Не знаю, по чьему почину определили мне сидеть в первом ряду на сцене Большого театра в часы церемонии речений и приветствий, кои текли из уст глав и уполномоченных различных религиозных сообществ. Похоже, это был жест признательности самого патриарха Пимена, им сообщенный мне знак отличия. В остальном мое пожелание, чтобы ни при каких обстоятельствах не поминалось имя мое, чтобы меня не представляли к награждению церковными орденами и прочее, строго уважалось. Нервная энергия, усилия и время, вложенные в большое и, по моему глубокому убеждению, очень нужное дело, сослужили добрую службу. Каких наград еще надо себе желать?
Было ли удовлетворение от того, что мелкие и калибром покрупнее пакостники вышли из этой истории помяты ми? Если честно, под занавес об этом даже не думалось. Естественно, в первые дни моего открытого противоборства с идолопоклонниками, по инерции звавшимися воинствующими безбожниками, особых причин быть в приподнятом настроении не имелось. Опять дали себя знать претенденты на председательское кресло в АПН, поджидавшие, когда же моя строптивость потянет на параграфы «превышение компетенции» или «нарушение субординации». Попадались и такие, что заподозрили меня в «богоискательстве» и делились своим открытием с политгурманами. Всерьез поверили или по склочности натуры – в кадр не попало.
Чудна́я публика. Она не мыслит себя вне черно-белых координат. Или с ними, или против них. Со времен Древнего Рима ни на йоту не сдвинулись. Единство в многообразии, цвета с оттенками? Это не диалектика, а софистика. Неверно, однако, утверждать, что мутанты с такими признаками были присущи всецело советской политической школе.

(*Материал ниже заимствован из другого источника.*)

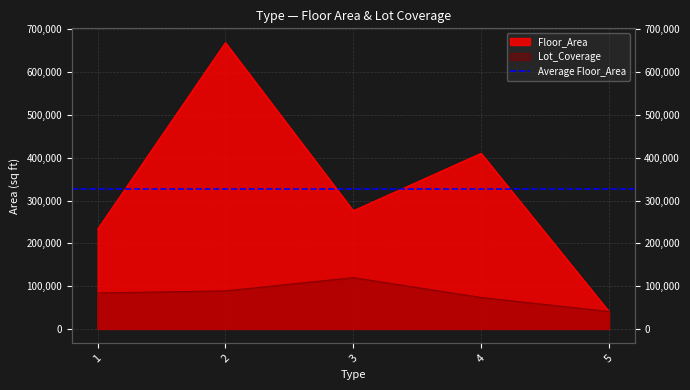

Which series has the largest total across all categories?

Floor_Area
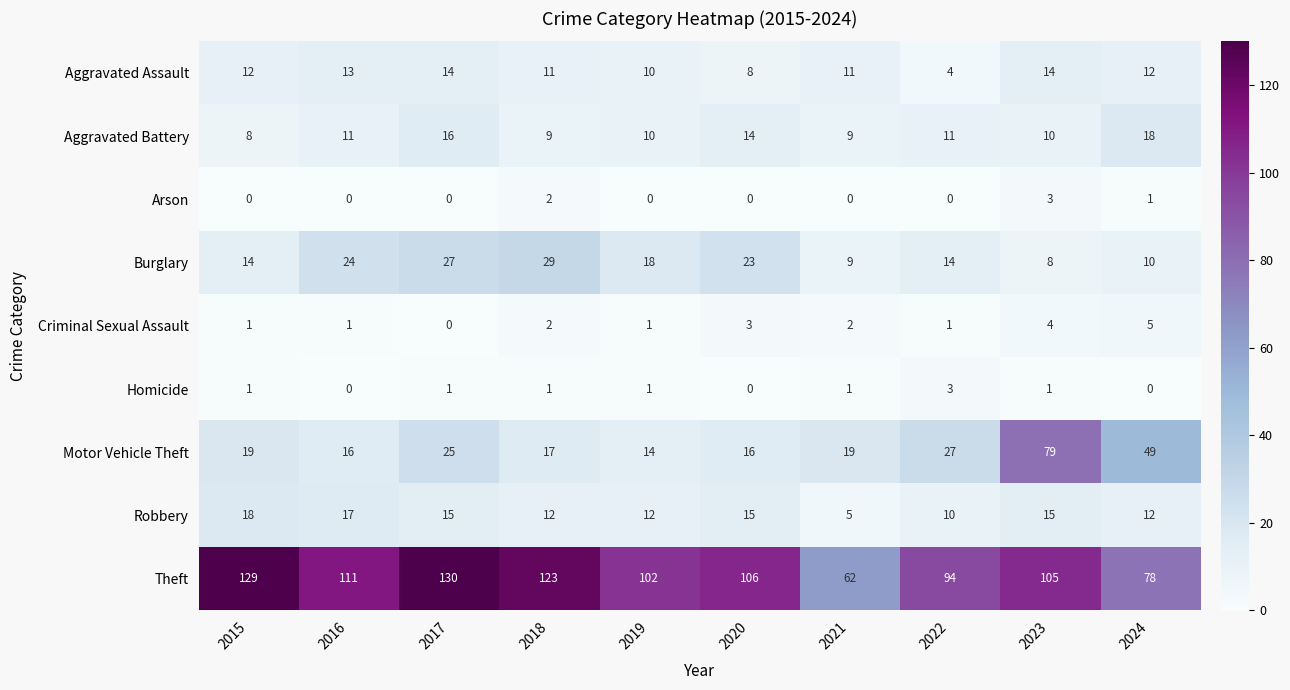

What is the approximate value of Burglary at 2018?

29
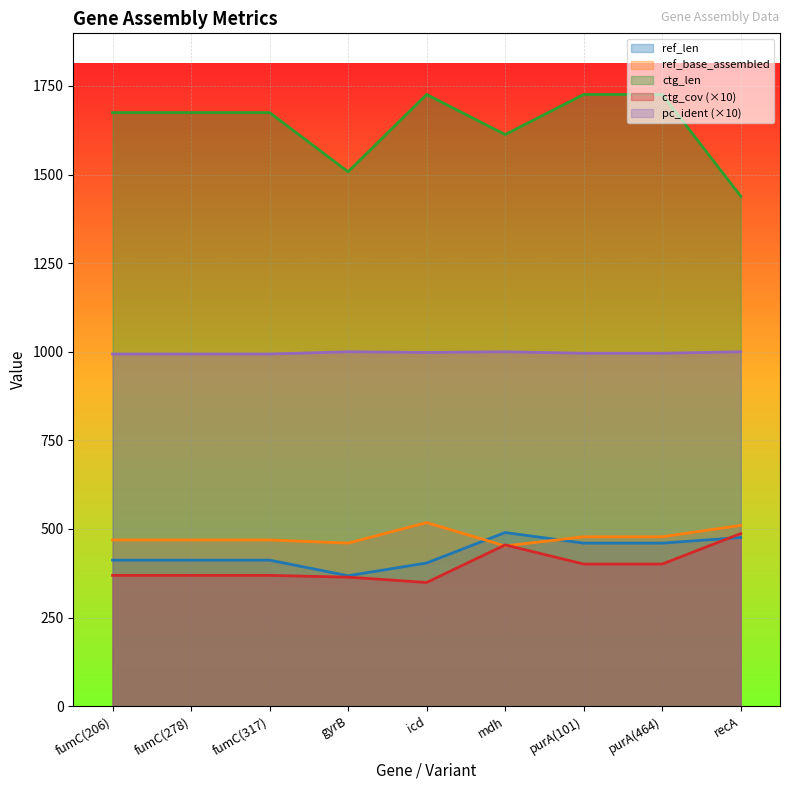

What is the value of the ref_len point at the 9th from the left?

476.0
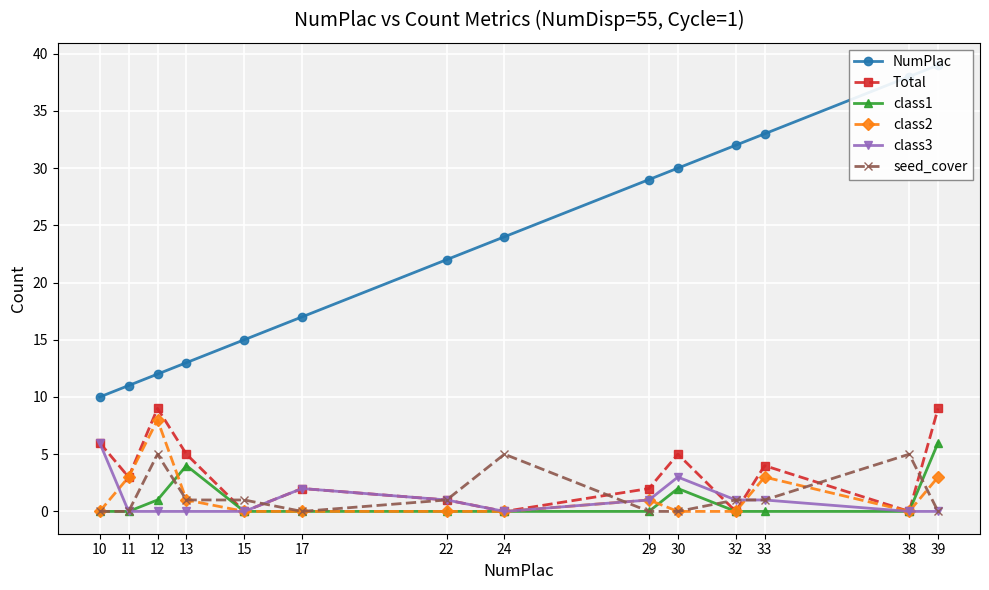

Reading left to right, what are all the values shown in this chart?

NumPlac: 10	11	12	13	15	17	22	24	29	30	32	33	38	39
Total: 6	3	9	5	0	2	1	0	2	5	0	4	0	9
class1: 0	0	1	4	0	0	0	0	0	2	0	0	0	6
class2: 0	3	8	1	0	0	0	0	1	0	0	3	0	3
class3: 6	0	0	0	0	2	1	0	1	3	1	1	0	0
seed_cover: 0	0	5	1	1	0	1	5	0	0	1	1	5	0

Макджордж Банди наставлял Дж. Кеннеди и был «своим» для ряда других президентов США. Его биограф написал: отличавшийся повышенной религиозностью Банди, попав на круги власти, понял, что есть вещи поважнее христианства, что в конечном счете значительно важнее сила, наличие правящей клики, наличие того, что называется привилегией. И остается только одно – всем этим искусно воспользоваться, что Банди, замечает биограф, умел.
Наши поклонники силы собственным чревом чувствовали, что насилие и безнравственность плохо сочетаются с христианством, по крайней мере с его ранней редакцией. И схема выстраивалась сама собой: кто против насилия, тот пацифист, пацифизм есть непротивление злу, непротивление сродни капитулянтству, а всякий капитулянт уповает – открыто или втихую – на боженьку.
Перестройка, если по гамбургскому счету, сумела запустить на полную мощность накопившийся в обществе разрушительный центробежный потенциал. Креативные ее задатки, едва проклюнувшись, не получали должного ухода, подпитки, стимулирования. Их забивали сорняки и новые культуры, перенесенные с чужих полей и обещавшие в первый-второй год возделывания сверхурожай. Не важно, что случится потом. Так было почти каждый раз и почти во всех сферах.
Тем дороже мне празднование тысячелетия крещения на Руси, приглашавшее каждого гражданина нашей страны почувствовать себя частью целого, свою сопричастность к прошлому, настоящему и будущему Отечества. Не хочу переоценивать убедительности слов, которые я расстелил перед М. Горбачевым. Ему нельзя отказать в чутье на опасности и шансы. Обращение, по-видимому, потому вызвало полезный отклик, что внутренний голос нашептывал генсеку: преодолей колебания, остерегись примыкать к тем, кому мало уже состоявшегося обделения церкви государством.
Этим ретивым исполнителям задаться бы вопросом, как православию удалось удержаться на плаву и, несмотря на жестокий физический и духовный террор, сохранить узы с миллионными массами? Почему слово с амвона было часто доходчивей, чем лавины заклинаний, сходивших с официальных трибун? Полюбопытничали бы, глядишь, и не разучились бы концы с концами сводить.
Вильгельм Буш, мастер лапидарной сатиры, приметил: «Кто рулит, упускает из вида дно» («Wer rudert, sieht den grund nicht»). Будучи вознесенными над простыми смертными, земные светила разного покроя и яркости поразительно быстро преображаются. «Любимый», «уважаемый» – как только его ласкательно не обволакивают – избиратель по завершении подсчета голосов на выборах и распределения мандатов деградирует в глазах «демократов» в «улицу», по которой можно ездить вдоль и поперек. А если власть авторитарная, помазанники берут ее, не процедив «спасибо», присваивают без остатка, загоняя под свою пяту, которая выдается за государство, общество. В таком государстве, что касается подданных, признается моральной только мораль послушания и смирения, венцом свободы – возможность петь хвалу властителям. Не возбраняется также славословить в адрес их чад и домочадцев.